Poe's style of poetry

greenspun.com : LUSENET : The Work of Edgar Allan Poe : One Thread

Me like everyone else is doing a paper on Edgar Allen Poe. I actually just started reading some of his work and it is really interesting. I especially like A dream within a Dream and Alone. I was wondering if anyone could help me pick out certain schemes or poetic techniques he used the most in his work. For example was he big on irony, metaphors etc. I know he was big on his rhyme schemes. I was also curious if he wrote in iambic pantameter or if he used a certain meter.

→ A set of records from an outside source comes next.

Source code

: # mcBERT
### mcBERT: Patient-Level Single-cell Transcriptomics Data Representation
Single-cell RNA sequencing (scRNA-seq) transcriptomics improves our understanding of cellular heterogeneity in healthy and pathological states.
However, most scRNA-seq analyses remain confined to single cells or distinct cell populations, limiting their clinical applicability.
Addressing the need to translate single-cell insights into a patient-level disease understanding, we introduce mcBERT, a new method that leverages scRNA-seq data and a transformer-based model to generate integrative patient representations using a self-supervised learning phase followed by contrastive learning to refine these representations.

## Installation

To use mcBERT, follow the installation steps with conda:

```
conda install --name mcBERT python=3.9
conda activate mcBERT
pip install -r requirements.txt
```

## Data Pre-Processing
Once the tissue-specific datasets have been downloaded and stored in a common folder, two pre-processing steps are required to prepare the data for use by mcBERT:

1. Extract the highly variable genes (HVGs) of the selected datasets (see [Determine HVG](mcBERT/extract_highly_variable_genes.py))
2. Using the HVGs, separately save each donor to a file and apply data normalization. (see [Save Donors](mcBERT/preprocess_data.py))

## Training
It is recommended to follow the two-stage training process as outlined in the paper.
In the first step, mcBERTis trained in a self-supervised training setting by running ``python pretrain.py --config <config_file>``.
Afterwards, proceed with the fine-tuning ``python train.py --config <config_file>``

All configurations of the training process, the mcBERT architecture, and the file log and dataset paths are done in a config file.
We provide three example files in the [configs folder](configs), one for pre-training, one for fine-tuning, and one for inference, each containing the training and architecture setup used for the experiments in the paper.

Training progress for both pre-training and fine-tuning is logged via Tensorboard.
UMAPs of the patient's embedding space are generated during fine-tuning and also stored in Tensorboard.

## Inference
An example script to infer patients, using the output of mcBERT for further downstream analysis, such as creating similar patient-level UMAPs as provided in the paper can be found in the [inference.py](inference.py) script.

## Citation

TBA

-- Anonymous, April 11, 2000

Answers

I did use iambic pantamiter in a poem once but you suck ass

-- Anonymous, May 03, 2001

Read Poe's own essays on poetry and other poets at the Edgar Allan Poe Society of Baltimore website. There you will get a feel of what Poe recognized as beautiful and skilled. He was less rigid than his theory would have you believe and his soonets by the rule are not his best. "To Helen" is good because like Yeats he worked and reworked a youthful original into a refined and deeper form that did not need so many musical devices. Repetition, the "beautiful line", playfulness, experimentation, repeating symbols. Too much to comment on here. Get a good essay or commentary. For me it was a revelation see how interwoven the word music was in the sense that it created resonance and harmonies beyond mere rhymes or internal rhymes. Yet he was not a mere "jingle man". Though the music and emotion came first the poem takes life through choices of images and ideas that spring from and sometimes replace mere musicality. A very intellectual exercise no matter how easy and popular some of his poems seem to be. Oh, as to meter. Check out his stories where sentences are written in natural meter with poetic force and imagery that give the tales a special value beyond mere talespinning.